Aerobic exercise in the water may consist of exercise that moves the large muscles such as those in your legs. You’ll be kept constantly moving to get the heart rate up and sustained for at least 20 minutes or so.
Resistance exercise in the water contributes to building your muscles and strengthens them. Noodles (which are flotation devices) are used to exercise the arms and shoulders.
The noodle is held at about the level of the waist while you are underwater then you lift it over your head. You will feel resistance. Make sure to start the lift under the water.

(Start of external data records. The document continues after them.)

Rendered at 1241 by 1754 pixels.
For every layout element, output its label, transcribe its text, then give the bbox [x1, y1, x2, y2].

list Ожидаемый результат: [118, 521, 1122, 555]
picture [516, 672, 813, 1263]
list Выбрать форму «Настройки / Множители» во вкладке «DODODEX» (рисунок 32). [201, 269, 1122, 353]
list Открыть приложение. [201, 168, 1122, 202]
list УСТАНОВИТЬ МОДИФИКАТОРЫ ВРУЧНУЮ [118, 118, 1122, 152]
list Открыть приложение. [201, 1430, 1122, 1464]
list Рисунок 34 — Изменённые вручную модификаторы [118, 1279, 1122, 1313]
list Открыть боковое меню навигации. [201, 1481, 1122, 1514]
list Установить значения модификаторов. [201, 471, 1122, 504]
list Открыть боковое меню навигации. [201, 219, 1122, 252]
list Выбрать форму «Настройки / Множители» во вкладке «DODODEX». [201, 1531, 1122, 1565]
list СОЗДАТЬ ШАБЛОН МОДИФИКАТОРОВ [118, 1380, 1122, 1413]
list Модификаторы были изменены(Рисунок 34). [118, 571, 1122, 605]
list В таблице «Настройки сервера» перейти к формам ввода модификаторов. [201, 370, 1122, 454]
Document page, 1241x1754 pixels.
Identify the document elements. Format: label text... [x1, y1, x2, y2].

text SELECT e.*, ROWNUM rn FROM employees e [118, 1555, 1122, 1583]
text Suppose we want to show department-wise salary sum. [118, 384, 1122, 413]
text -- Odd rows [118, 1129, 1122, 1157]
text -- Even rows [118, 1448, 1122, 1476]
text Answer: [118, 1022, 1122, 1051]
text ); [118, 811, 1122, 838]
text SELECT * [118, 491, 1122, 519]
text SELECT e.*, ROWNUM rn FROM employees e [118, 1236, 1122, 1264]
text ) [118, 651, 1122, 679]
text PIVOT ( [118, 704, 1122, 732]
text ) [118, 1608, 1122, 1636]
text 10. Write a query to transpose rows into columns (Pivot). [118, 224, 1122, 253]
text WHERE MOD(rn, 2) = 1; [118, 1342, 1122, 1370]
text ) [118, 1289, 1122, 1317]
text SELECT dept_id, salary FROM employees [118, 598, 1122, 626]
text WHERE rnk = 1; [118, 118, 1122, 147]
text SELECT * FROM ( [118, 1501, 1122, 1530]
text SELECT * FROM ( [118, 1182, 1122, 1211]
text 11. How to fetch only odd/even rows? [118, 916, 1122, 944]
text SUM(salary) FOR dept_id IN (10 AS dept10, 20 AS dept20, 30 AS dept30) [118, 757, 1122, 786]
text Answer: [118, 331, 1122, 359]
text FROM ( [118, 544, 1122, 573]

You can do these exercises on your own in a public pool, private pool, Jacuzzi or wherever you have access to water. You may want to check with your doctor before starting any new water exercise routine or before you sign up for any water exercise or aqua aerobics classes.
If you’re using public pools, try to find pools that use salt water rather than chlorine. Chlorine is very hard on the body and skin. Much is absorbed and the long-term effects are not known.
Precautions such as weight reduction, changing work routine, postures, diet, avoiding injuries, participating in physiotherapy, and exercise are advised.
Other methods of relief such as acupuncture, ointments, prescription drugs, magnetic pulse therapy, vitamin regimes, and topical pain relievers are temporary.
To avoid having water on the knees, individuals should consider seeing their physician on a regular basis, and avoid activities that result in physical contact with their knees.
Pain medications, such as Acetaminophen, can help to reduce swelling (see your physician before taking medications).
Weight management can also take the stress off of your joints, which could result in water on the knees. Ice and elevation of your legs can also help to reduce the fluid build up.
Water on the knee is not cured by a knee brace, but the underlying conditions can be supported by a knee support, proving to be a useful adjunct in your care.